Another device, which may optionally be coupled to computer system 600, is a communication device 690 for accessing other nodes of a distributed system via a network. The communication device 690 may include any of a number of commercially available networking peripheral devices such as those used for coupling to an Ethernet, token ring, Internet, or wide area network. The communication device 690 may further be a null-modem connection, or any other mechanism that provides connectivity between the computer system 600 and the outside world. Note that any or all of the components of this system illustrated in FIG. 6 and associated hardware may be used in various embodiments as discussed herein.

It will be appreciated by those of ordinary skill in the art that any configuration of the system may be used for various purposes according to the particular implementation. The control logic or software implementing the described embodiments can be stored in main memory 650, mass storage device 625, or other storage medium locally or remotely accessible to processor 610.

It will be apparent to those of ordinary skill in the art that the system, method, and process described herein can be implemented as software stored in main memory 650 or read only memory 620 and executed by processor 610. This control logic or software may also be resident on an article of manufacture comprising a computer readable medium having computer readable program code embodied therein and being readable by the mass storage device 625 and for causing the processor 610 to operate in accordance with the methods and teachings herein.

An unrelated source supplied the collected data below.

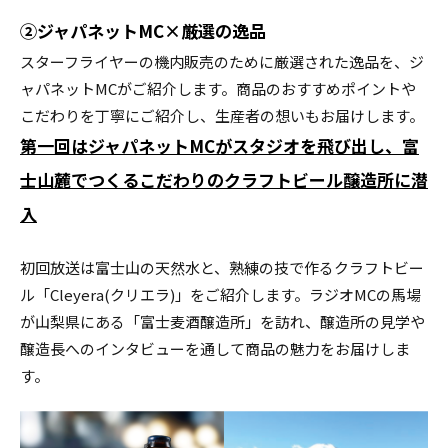
②ジャパネットMC×厳選の逸品
スターフライヤーの機内販売のために厳選された逸品を、ジ
ャパネットMCがご紹介します。商品のおすすめポイントや
こだわりを丁寧にご紹介し、生産者の想いもお届けします。
第一回はジャパネットMCがスタジオを飛び出し、
富
士山麓でつくるこだわりのクラフトビール醸造所に潜
入
初回放送は富士山の天然水と、熟練の技で作るクラフトビー
ル「Cleyera(クリエラ)」をご紹介します。ラジオMCの馬場
が山梨県にある「富士麦酒醸造所」を訪れ、醸造所の見学や
醸造長へのインタビューを通して商品の魅力をお届けしま
す。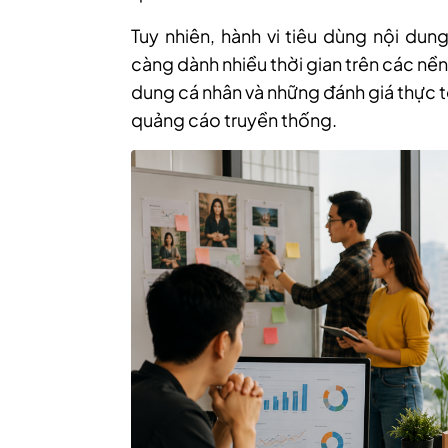
Tuy nhiên, hành vi tiêu dùng nội du
càng dành nhiều thời gian trên các nền
dung cá nhân và những đánh giá thực 
quảng cáo truyền thống.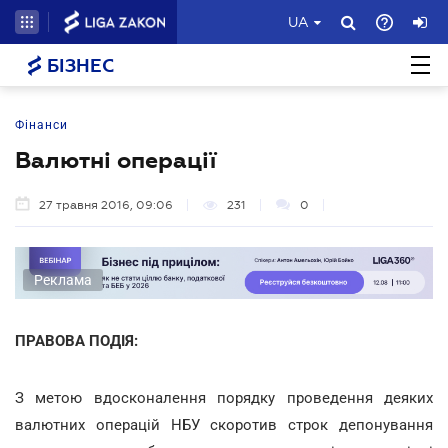
UA
БІЗНЕС
Фінанси
Валютні операції
27 травня 2016, 09:06
231
0
Реклама
ПРАВОВА ПОДІЯ:
З метою вдосконалення порядку проведення деяких
валютних операцій НБУ скоротив строк депонування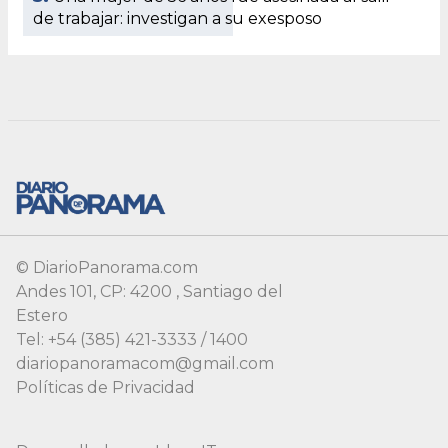
© DiarioPanorama.com
Andes 101, CP: 4200 , Santiago del
Estero
Tel: +54 (385) 421-3333 / 1400
diariopanoramacom@gmail.com
Políticas de Privacidad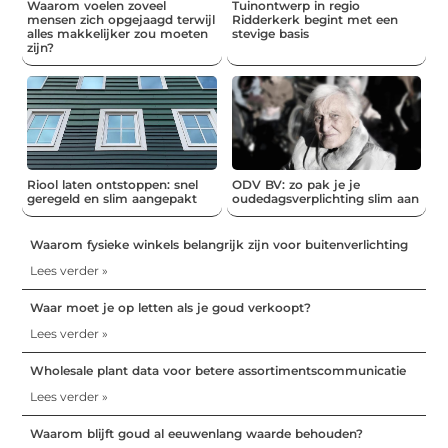
Waarom voelen zoveel
Tuinontwerp in regio
mensen zich opgejaagd terwijl
Ridderkerk begint met een
alles makkelijker zou moeten
stevige basis
zijn?
Riool laten ontstoppen: snel
ODV BV: zo pak je je
geregeld en slim aangepakt
oudedagsverplichting slim aan
Waarom fysieke winkels belangrijk zijn voor buitenverlichting
Lees verder »
Waar moet je op letten als je goud verkoopt?
Lees verder »
Wholesale plant data voor betere assortimentscommunicatie
Lees verder »
Waarom blijft goud al eeuwenlang waarde behouden?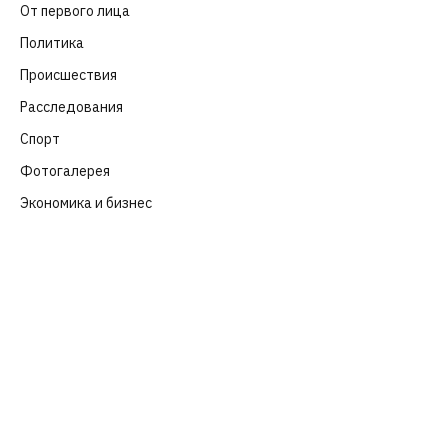
От первого лица
(40)
Политика
(282)
Происшествия
(107)
Расследования
(91)
Спорт
(57)
Фотогалерея
(6)
Экономика и бизнес
(252)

The embodiments discussed herein may also be embodied in a handheld or portable device containing a subset of the computer hardware components described above. For example, the handheld device may be configured to contain only the bus 615, the processor 610, and memory 650 and/or 625. The handheld device may also be configured to include a set of buttons or input signaling components with which a user may select from a set of available options. The handheld device may also be configured to include an output apparatus such as a liquid crystal display (LCD) or display element matrix for displaying information to a user of the handheld device. Conventional methods may be used to implement such a handheld device. The implementation of embodiments for such a device would be apparent to one of ordinary skill in the art given the disclosure as provided herein.

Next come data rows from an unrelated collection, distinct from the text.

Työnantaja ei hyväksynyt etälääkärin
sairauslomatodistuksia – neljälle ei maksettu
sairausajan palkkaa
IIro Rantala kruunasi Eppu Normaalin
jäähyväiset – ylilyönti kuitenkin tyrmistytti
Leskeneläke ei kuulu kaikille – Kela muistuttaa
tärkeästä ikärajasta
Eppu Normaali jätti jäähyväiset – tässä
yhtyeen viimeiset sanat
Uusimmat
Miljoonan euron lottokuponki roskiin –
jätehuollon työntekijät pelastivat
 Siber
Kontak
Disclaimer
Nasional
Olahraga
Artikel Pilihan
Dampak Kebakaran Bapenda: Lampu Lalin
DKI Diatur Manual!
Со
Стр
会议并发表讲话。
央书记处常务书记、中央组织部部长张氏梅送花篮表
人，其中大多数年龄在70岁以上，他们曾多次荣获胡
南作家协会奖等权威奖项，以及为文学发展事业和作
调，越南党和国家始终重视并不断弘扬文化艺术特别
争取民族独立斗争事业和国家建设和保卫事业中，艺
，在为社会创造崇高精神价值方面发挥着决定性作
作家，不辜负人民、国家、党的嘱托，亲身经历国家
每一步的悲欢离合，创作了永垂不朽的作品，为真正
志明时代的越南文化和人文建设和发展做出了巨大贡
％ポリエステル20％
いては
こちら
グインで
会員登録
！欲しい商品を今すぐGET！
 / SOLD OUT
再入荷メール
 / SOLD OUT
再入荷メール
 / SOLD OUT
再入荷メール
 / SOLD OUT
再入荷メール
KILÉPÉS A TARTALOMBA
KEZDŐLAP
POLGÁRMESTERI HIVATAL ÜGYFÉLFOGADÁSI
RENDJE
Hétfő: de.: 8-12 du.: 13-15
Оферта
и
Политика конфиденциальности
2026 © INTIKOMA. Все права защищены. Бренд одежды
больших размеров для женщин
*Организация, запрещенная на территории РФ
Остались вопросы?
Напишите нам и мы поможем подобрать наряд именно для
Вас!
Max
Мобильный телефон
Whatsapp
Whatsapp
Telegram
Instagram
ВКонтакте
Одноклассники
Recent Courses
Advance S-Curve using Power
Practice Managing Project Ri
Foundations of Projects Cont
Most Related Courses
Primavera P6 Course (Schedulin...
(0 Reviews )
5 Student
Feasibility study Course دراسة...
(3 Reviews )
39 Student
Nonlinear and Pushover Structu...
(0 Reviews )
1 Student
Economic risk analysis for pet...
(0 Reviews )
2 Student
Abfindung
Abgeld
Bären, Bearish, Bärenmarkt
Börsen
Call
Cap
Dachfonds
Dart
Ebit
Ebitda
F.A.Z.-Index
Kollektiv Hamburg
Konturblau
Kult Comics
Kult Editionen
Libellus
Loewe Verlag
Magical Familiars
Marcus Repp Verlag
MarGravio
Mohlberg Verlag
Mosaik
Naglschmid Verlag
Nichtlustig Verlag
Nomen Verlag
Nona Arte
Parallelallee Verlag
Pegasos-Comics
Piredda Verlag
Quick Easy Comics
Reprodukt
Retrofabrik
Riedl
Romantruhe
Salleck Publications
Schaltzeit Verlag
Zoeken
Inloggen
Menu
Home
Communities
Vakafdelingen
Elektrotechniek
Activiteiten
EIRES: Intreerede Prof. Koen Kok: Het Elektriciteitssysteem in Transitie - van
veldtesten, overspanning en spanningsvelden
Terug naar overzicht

The embodiments discussed herein may also be embodied in a special purpose appliance including a subset of the computer hardware components described above. For example, the appliance may include a processor 610, a data storage device 625, a bus 615, and memory 650, and only rudimentary communications mechanisms, such as a small touch-screen that permits the user to communicate in a basic manner with the device. In general, the more special-purpose the device is, the fewer of the elements need be present for the device to function.

It is to be understood that the above description is intended to be illustrative, and not restrictive. Many other embodiments will be apparent to those of skill in the art upon reading and understanding the above description. The scope should, therefore, be determined with reference to the appended claims, along with the full scope of equivalents to which such claims are entitled.

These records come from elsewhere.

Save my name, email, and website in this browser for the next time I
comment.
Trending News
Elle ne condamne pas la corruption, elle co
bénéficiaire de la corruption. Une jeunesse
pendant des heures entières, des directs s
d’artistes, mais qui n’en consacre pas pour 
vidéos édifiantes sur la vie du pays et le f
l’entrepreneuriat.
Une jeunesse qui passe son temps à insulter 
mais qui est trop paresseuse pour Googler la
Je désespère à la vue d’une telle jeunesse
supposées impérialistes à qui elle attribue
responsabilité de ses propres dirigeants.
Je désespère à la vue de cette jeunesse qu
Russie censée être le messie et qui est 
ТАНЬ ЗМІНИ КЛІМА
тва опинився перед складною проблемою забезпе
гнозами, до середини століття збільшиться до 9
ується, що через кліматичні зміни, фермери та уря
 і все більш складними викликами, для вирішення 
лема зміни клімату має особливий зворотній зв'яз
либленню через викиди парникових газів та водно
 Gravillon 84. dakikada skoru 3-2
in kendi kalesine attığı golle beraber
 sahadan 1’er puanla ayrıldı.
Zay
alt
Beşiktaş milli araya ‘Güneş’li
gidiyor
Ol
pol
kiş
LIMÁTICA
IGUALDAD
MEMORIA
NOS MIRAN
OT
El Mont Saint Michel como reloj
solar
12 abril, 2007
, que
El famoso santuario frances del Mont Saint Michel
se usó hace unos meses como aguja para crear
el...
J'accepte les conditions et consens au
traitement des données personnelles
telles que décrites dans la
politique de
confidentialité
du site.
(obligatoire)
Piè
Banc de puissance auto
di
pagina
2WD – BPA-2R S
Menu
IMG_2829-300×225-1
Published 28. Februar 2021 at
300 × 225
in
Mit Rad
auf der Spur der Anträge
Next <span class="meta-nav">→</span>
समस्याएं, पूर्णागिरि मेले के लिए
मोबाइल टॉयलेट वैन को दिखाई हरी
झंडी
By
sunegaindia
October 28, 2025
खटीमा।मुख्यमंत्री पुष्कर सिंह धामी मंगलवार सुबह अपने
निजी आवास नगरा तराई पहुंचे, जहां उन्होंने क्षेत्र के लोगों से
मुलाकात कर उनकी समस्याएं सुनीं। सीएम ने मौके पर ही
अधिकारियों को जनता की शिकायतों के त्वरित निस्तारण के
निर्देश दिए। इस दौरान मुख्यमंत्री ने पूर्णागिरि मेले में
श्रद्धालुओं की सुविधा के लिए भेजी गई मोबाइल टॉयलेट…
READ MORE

The foregoing description, for purpose of explanation, has been described with reference to specific embodiments. However, the illustrative discussions above are not intended to be exhaustive or to limit the described embodiments to the precise forms disclosed. Many modifications and variations are possible in view of the above teachings. The embodiments were chosen and described in order to best explain the principles and practical applications of the various embodiments, to thereby enable others skilled in the art to best utilize the various embodiments with various modifications as may be suited to the particular use contemplated.